* [What you need to do]:
Write out exactly the lines below starting at the one containing "left shoulder: (677, 692)" and ending at the one containing "nose: (193, 60)". Omit every picture.

Dataset excerpts:
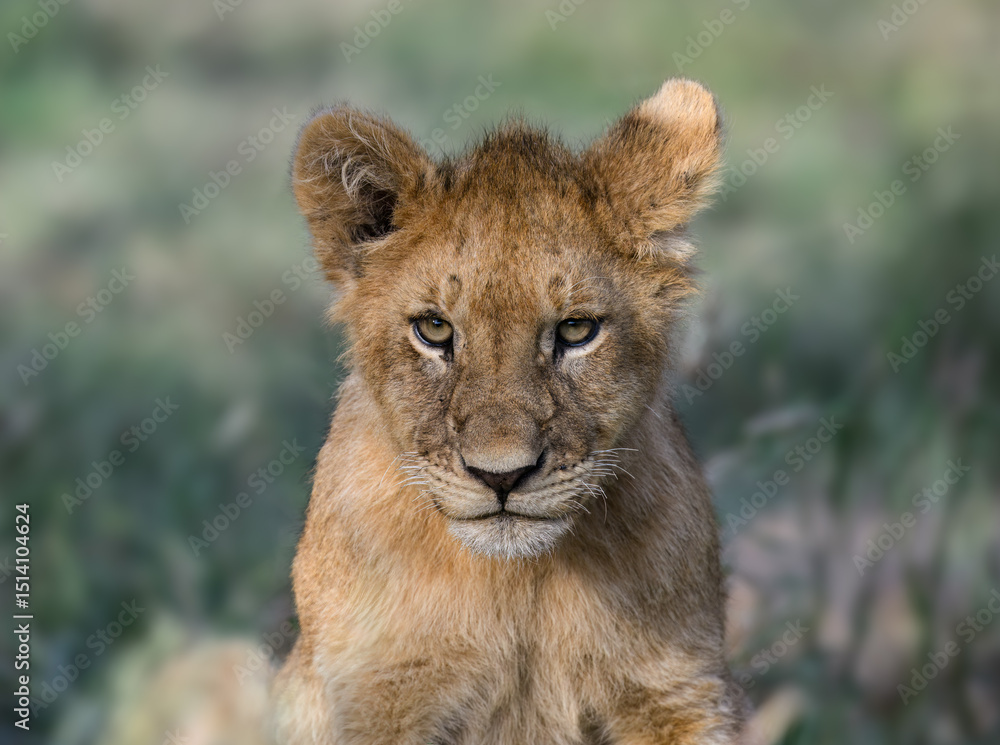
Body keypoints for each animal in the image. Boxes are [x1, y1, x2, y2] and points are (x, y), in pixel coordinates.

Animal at [273, 78, 747, 744]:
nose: (502, 476)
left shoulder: (677, 692)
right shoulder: (375, 695)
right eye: (434, 329)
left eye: (576, 329)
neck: (517, 582)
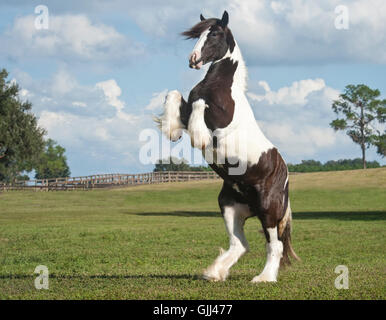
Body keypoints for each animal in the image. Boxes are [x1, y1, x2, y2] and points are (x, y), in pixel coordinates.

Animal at [154, 11, 298, 282]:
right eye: (198, 35)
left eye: (215, 34)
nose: (193, 60)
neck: (221, 89)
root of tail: (284, 177)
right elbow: (175, 94)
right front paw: (171, 130)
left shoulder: (219, 126)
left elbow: (199, 105)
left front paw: (196, 137)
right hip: (230, 207)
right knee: (240, 244)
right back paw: (214, 273)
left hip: (268, 211)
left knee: (274, 245)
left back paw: (263, 278)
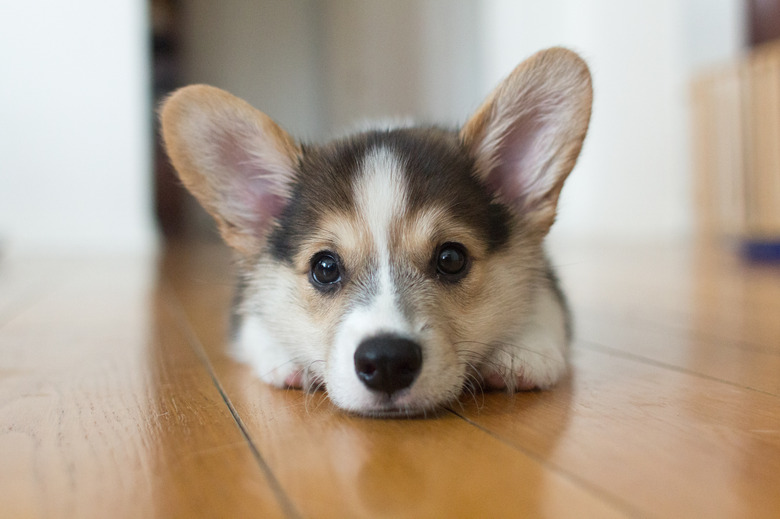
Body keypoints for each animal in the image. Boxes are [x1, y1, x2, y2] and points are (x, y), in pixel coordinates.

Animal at [161, 46, 596, 416]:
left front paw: (522, 350)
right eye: (324, 268)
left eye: (451, 258)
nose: (386, 360)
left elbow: (545, 308)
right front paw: (287, 358)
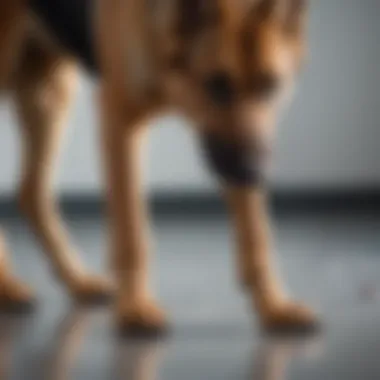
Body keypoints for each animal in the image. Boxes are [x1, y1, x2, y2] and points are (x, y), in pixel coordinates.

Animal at [0, 0, 318, 332]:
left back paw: (77, 280)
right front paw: (135, 305)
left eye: (271, 86)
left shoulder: (234, 153)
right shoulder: (120, 123)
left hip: (49, 94)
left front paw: (274, 305)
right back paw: (7, 285)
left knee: (31, 193)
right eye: (217, 85)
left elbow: (257, 234)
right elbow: (132, 232)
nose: (253, 173)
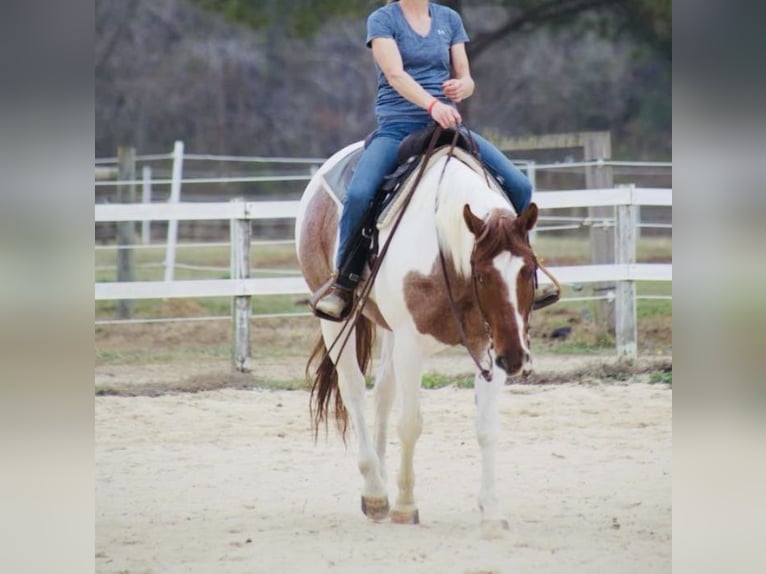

* [Exercise answer]:
left shoulder: (677, 692)
right shoulder: (375, 695)
right eye: (434, 329)
left eye: (576, 329)
neck: (517, 582)
Body keypoints for each animal in the image. Boxes are [x1, y1, x2, y2] and points are (x, y), in pixel coordinates.

Animal at [154, 11, 298, 282]:
right eye: (198, 35)
left eye: (215, 34)
nose: (193, 60)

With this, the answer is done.